Now let’s look at some of the limitations we have today, and hopefully you can give us input on which ones we need to address first.

Current limitations

Today we are sharing with you an early preview release, with issues/bugs that we look forward to you reporting to us. We also have known limitations – please tell us which ones are most important to you so we can prioritize these on our backlog:
  • If your app makes direct or indirect use of OpenGL 2 or higher, that will not render on our emulator yet. This support is coming soon, and looking at an early internal-only build that I have it does make the image feel even snappier!
  • There are many different versions of Android on the market. The one you have with this release of the Visual Studio Emulator for Android is KitKat API 19 (version android-4.4.4_r1).

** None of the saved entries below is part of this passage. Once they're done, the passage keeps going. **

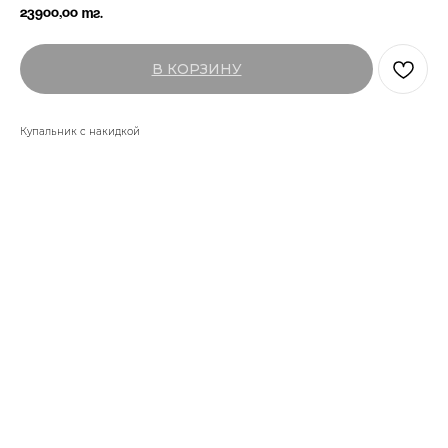
23900,00
тг.
В КОРЗИНУ
Купальник с накидкой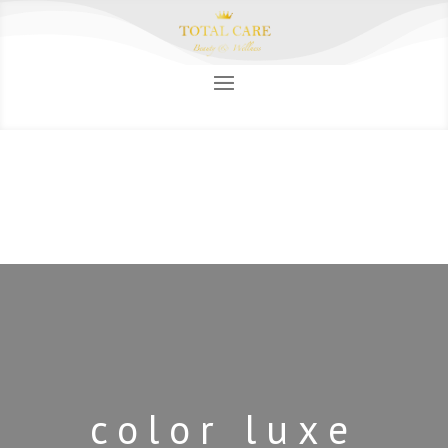
color luxe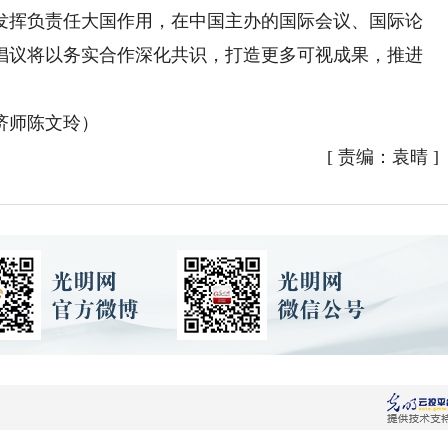
发挥负责任大国作用，在中国主办的国际会议、国际论
倡议将以务实合作深化共识，打造更多可视成果，推进
。
济师陈文玲）
[
责编：袁晴
]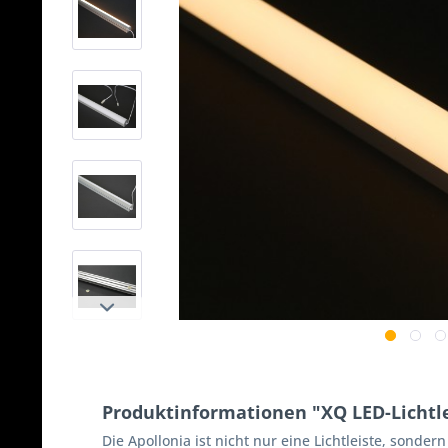
Produktinformationen "XQ LED-Lichtl
Die Apollonia ist nicht nur eine Lichtleiste, sond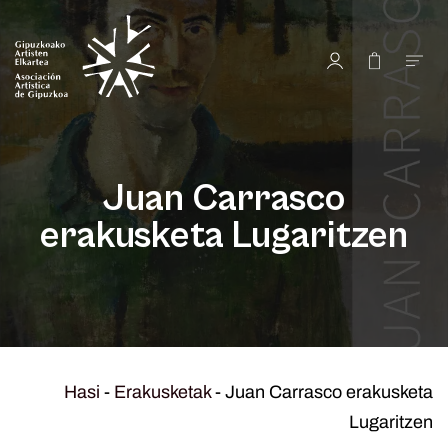
Juan Carrasco
erakusketa Lugaritzen
Hasi
-
Erakusketak
-
Juan Carrasco erakusketa
Lugaritzen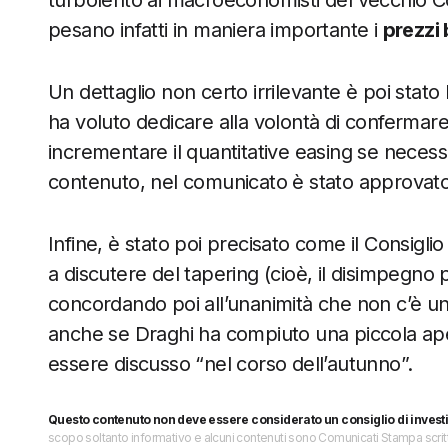
turbolento ai macroeconomisti del vecchio Co
pesano infatti in maniera importante i
prezzi 
Un dettaglio non certo irrilevante è poi stato
ha voluto dedicare alla volontà di confermare gl
incrementare il quantitative easing se necess
contenuto, nel comunicato è stato approvato a
Infine, è stato poi precisato come il Consiglio
a discutere del tapering (cioè, il disimpegno 
concordando poi all’unanimità che non c’è un
anche se Draghi ha compiuto una piccola ap
essere discusso “nel corso dell’autunno”.
Questo contenuto non deve essere considerato un consiglio di invest
scopo soltanto informativo e alcuni contenuti sono Comunicati Stampa scritti 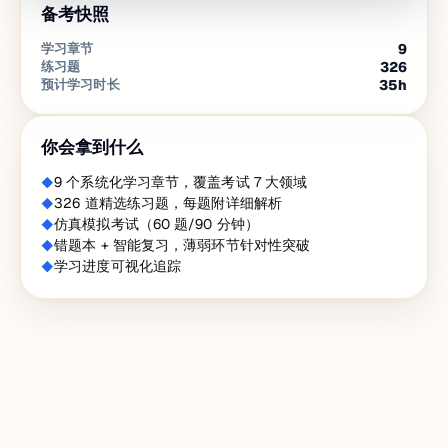
备考快照
学习章节
9
练习题
326
预计学习时长
35
h
你会拿到什么
9 个系统化学习章节，覆盖考试 7 大领域
326 道精选练习题，每题附详细解析
仿真模拟考试（60 题/90 分钟）
错题本 + 智能复习，薄弱环节针对性突破
学习进度可视化追踪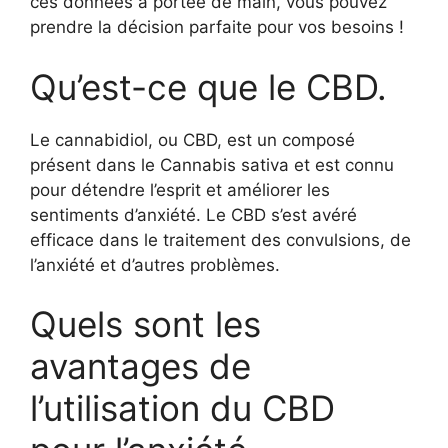
ces données à portée de main, vous pouvez
prendre la décision parfaite pour vos besoins !
Qu’est-ce que le CBD.
Le cannabidiol, ou CBD, est un composé
présent dans le Cannabis sativa et est connu
pour détendre l’esprit et améliorer les
sentiments d’anxiété. Le CBD s’est avéré
efficace dans le traitement des convulsions, de
l’anxiété et d’autres problèmes.
Quels sont les
avantages de
l’utilisation du CBD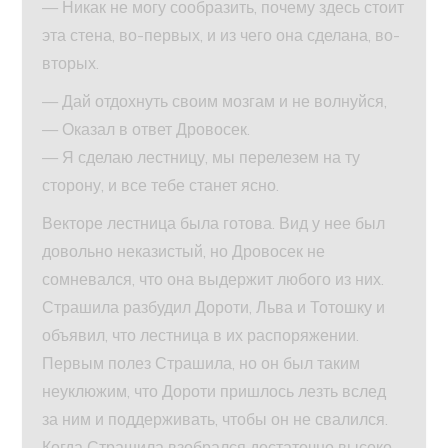
— Никак не могу сообразить, почему здесь стоит
эта стена, во-первых, и из чего она сделана, во-
вторых.
— Дай отдохнуть своим мозгам и не волнуйся,
— Оказал в ответ Дровосек.
— Я сделаю лестницу, мы перелезем на ту
сторону, и все тебе станет ясно.
Векторе лестница была готова. Вид у нее был
довольно неказистый, но Дровосек не
сомневался, что она выдержит любого из них.
Страшила разбудил Дороти, Льва и Тотошку и
объявил, что лестница в их распоряжении.
Первым полез Страшила, но он был таким
неуклюжим, что Дороти пришлось лезть вслед
за ним и поддерживать, чтобы он не свалился.
Когда Страшила взобрался достаточно высоко,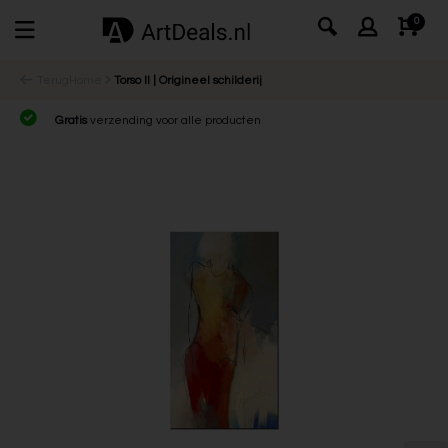
0
Terug
Home
Torso II | Origineel schilderij
Gratis
verzending voor alle producten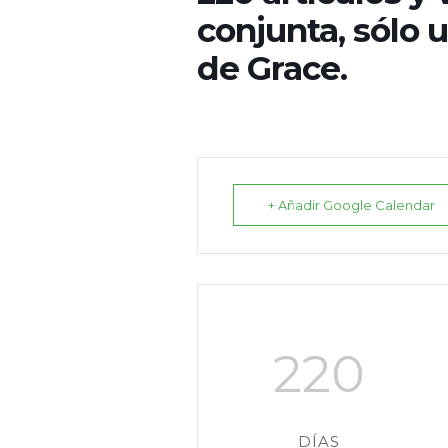
conjunta, sólo 
de Grace.
+ Añadir Google Calendar
220
DÍAS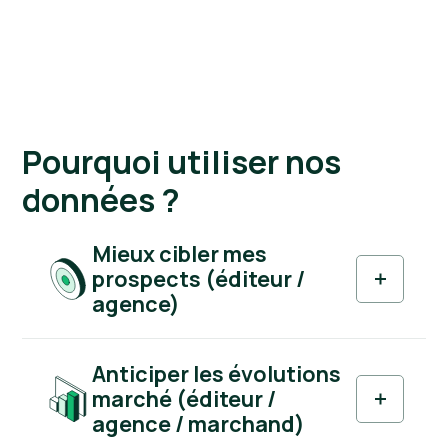
Pourquoi utiliser nos
données ?
Mieux cibler mes
prospects (éditeur /
agence)
Anticiper les évolutions
marché (éditeur /
agence / marchand)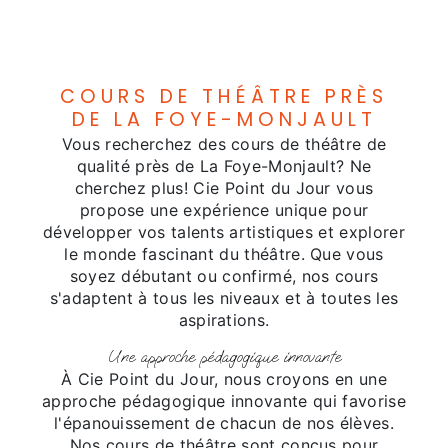
COURS DE THÉÂTRE PRÈS
DE LA FOYE-MONJAULT
Vous recherchez des cours de théâtre de
qualité près de La Foye-Monjault? Ne
cherchez plus! Cie Point du Jour vous
propose une expérience unique pour
développer vos talents artistiques et explorer
le monde fascinant du théâtre. Que vous
soyez débutant ou confirmé, nos cours
s'adaptent à tous les niveaux et à toutes les
aspirations.
Une approche pédagogique innovante
À Cie Point du Jour, nous croyons en une
approche pédagogique innovante qui favorise
l'épanouissement de chacun de nos élèves.
Nos cours de théâtre sont conçus pour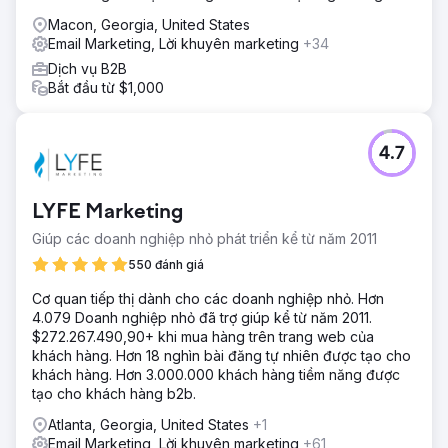
Macon, Georgia, United States
Email Marketing, Lời khuyên marketing
+34
Dịch vụ B2B
Bắt đầu từ $1,000
4.7
LYFE Marketing
Giúp các doanh nghiệp nhỏ phát triển kể từ năm 2011
550 đánh giá
Cơ quan tiếp thị dành cho các doanh nghiệp nhỏ. Hơn
4.079 Doanh nghiệp nhỏ đã trợ giúp kể từ năm 2011.
$272.267.490,90+ khi mua hàng trên trang web của
khách hàng. Hơn 18 nghìn bài đăng tự nhiên được tạo cho
khách hàng. Hơn 3.000.000 khách hàng tiềm năng được
tạo cho khách hàng b2b.
Atlanta, Georgia, United States
+1
Email Marketing, Lời khuyên marketing
+61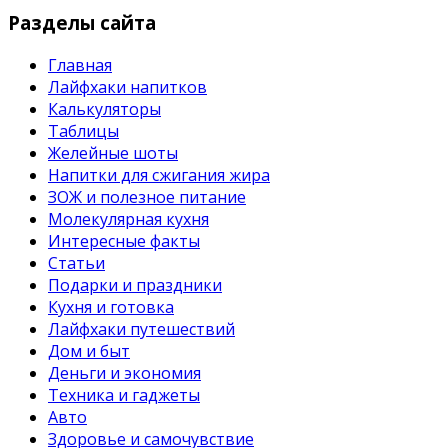
Разделы сайта
Главная
Лайфхаки напитков
Калькуляторы
Таблицы
Желейные шоты
Напитки для сжигания жира
ЗОЖ и полезное питание
Молекулярная кухня
Интересные факты
Статьи
Подарки и праздники
Кухня и готовка
Лайфхаки путешествий
Дом и быт
Деньги и экономия
Техника и гаджеты
Авто
Здоровье и самочувствие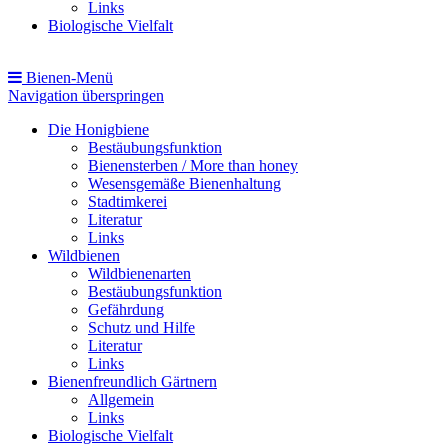
Links
Biologische Vielfalt
Bienen-Menü
Navigation überspringen
Die Honigbiene
Bestäubungsfunktion
Bienensterben / More than honey
Wesensgemäße Bienenhaltung
Stadtimkerei
Literatur
Links
Wildbienen
Wildbienenarten
Bestäubungsfunktion
Gefährdung
Schutz und Hilfe
Literatur
Links
Bienenfreundlich Gärtnern
Allgemein
Links
Biologische Vielfalt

More versions coming later…
  • If your app takes advantage of the Google Play Services layer then it will not work out of the box in our emulator. That is because when building our Android images we do not include the GMS packages (which require additional licensing that we do not have yet).
  • You need to recompile your code for x86. If you have parts of your code that can only be compiled for ARM, or you depend on 3rd-party libraries for which you do not have an x86 version, your code will not run on our emulator at this point.
  • You can only install the Visual Studio Emulator for Android on an operating system where Hyper-V is supported. Examples of where Hyper-V is not supported include Windows 7, non-Windows machines, and inside another VM.